This blog post is AI-Assisted Content: Written by humans with a helping hand.
I’m a code first person. Given a choice between clicking through a UI and writing SQL, I’ll write the SQL. It’s faster, clearer and I can read it later. That preference isn’t a problem in Sigma. The challenge I ran into wasn’t that Sigma didn’t support my approach. It was that I was putting my code in the wrong layer.
The Performance Tradeoff
Custom SQL and low code Sigma joins perform very differently:

With low code elements, Sigma caches the result set and does not need to rerun queries on every interaction. With custom SQL, Sigma treats the query as a black box and reruns it from scratch on every interaction.
The practical implication: Write your SQL in dbt, materialize it, and let Sigma’s low code layer sit on top. You get SQL control where it belongs and caching where users feel it.
The Gate Pattern
Parameterized custom SQL lets you inject control values directly using {{parameter_name}} syntax. This works well until you have several user inputs, because the query reruns on every change, even partial ones.
The fix: A gate element with a conditional filter that returns an empty table until all required inputs are filled. The downstream query stays dormant. When the last input is set, the gate opens and the query runs once.
Good for complex SQL that needs user configured filters but doesn’t write anything back. Not a silver bullet: Once the gate opens, normal rerun behavior resumes.
Where It Gets Hard: Sigma Apps
When users are submitting data rather than querying it, two specific limits come up:
- Cross table matrix input: One input drives the shape of another (e.g., 3 stores × 4 SKUs = 12 row grid). Sigma’s input tables are row by row. Generating the cartesian product inside Sigma’s compute layer is slow and fragile.
- Bulk insert: Sigma’s writeback is designed for single row entry. Without a loop construct, bulk submitting means manually scaffolding one action per expected row, with conditional logic to skip unused ones.
At the time of this writing Sigma had no native dynamic bulk insert. Sigma ships features regularly — check current docs before assuming this gap still exists.
The Third Option: Push the Complexity Upstream
My problem was that I kept thinking the choice was binary between low code vs custom SQL. But there is a third option:

The problem with custom SQL isn’t writing code, it’s writing code in the wrong layer. Move it to a stored procedure in the warehouse, wire a Sigma button to call it, and you get both fast development and fast performance
Sigma collects the input.

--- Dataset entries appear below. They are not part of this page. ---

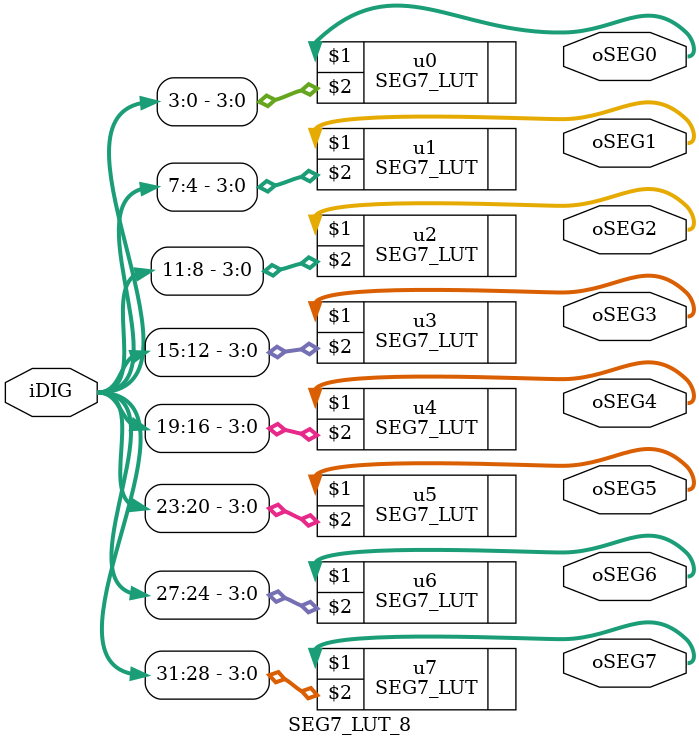
<source format=v>

module SEG7_LUT_8 (	oSEG0,oSEG1,oSEG2,oSEG3,oSEG4,oSEG5,oSEG6,oSEG7,iDIG );
input	[31:0]	iDIG;
output	[6:0]	oSEG0,oSEG1,oSEG2,oSEG3,oSEG4,oSEG5,oSEG6,oSEG7;

SEG7_LUT	u0	(	oSEG0,iDIG[3:0]		);
SEG7_LUT	u1	(	oSEG1,iDIG[7:4]		);
SEG7_LUT	u2	(	oSEG2,iDIG[11:8]	);
SEG7_LUT	u3	(	oSEG3,iDIG[15:12]	);
SEG7_LUT	u4	(	oSEG4,iDIG[19:16]	);
SEG7_LUT	u5	(	oSEG5,iDIG[23:20]	);
SEG7_LUT	u6	(	oSEG6,iDIG[27:24]	);
SEG7_LUT	u7	(	oSEG7,iDIG[31:28]	);

endmodule
</source>
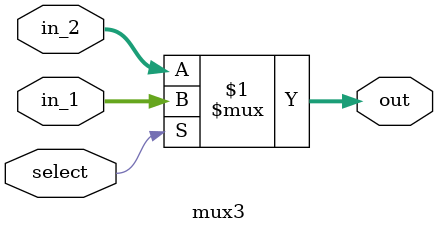
<source format=v>
`timescale 1ns / 1ps
module mux3(
	in_1,
	in_2,
	select,
	out
    );

input [31:0] in_1;
input [31:0]in_2;
input select;
output [31:0] out;

assign out = (select) ? in_1 : in_2;

endmodule

</source>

The database does the work. Sigma displays the result.
The Reframe
Sigma isn’t fighting the code first mindset. It’s clarifying where code belongs: Transformation and state management in the database, input collection and display in Sigma. Once you stop trying to do both in the same layer, the tool stops feeling like it’s working against you.
One thing worth watching: Sigma recently introduced workbooks-as-code into private beta, which materially changes how migrations to Sigma can be approached. For code-first builders specifically, the ability to manage workbook structure programmatically closes a gap that previously pushed all version control and deployment logic into the warehouse layer. It’s not here yet at scale, but it’s coming.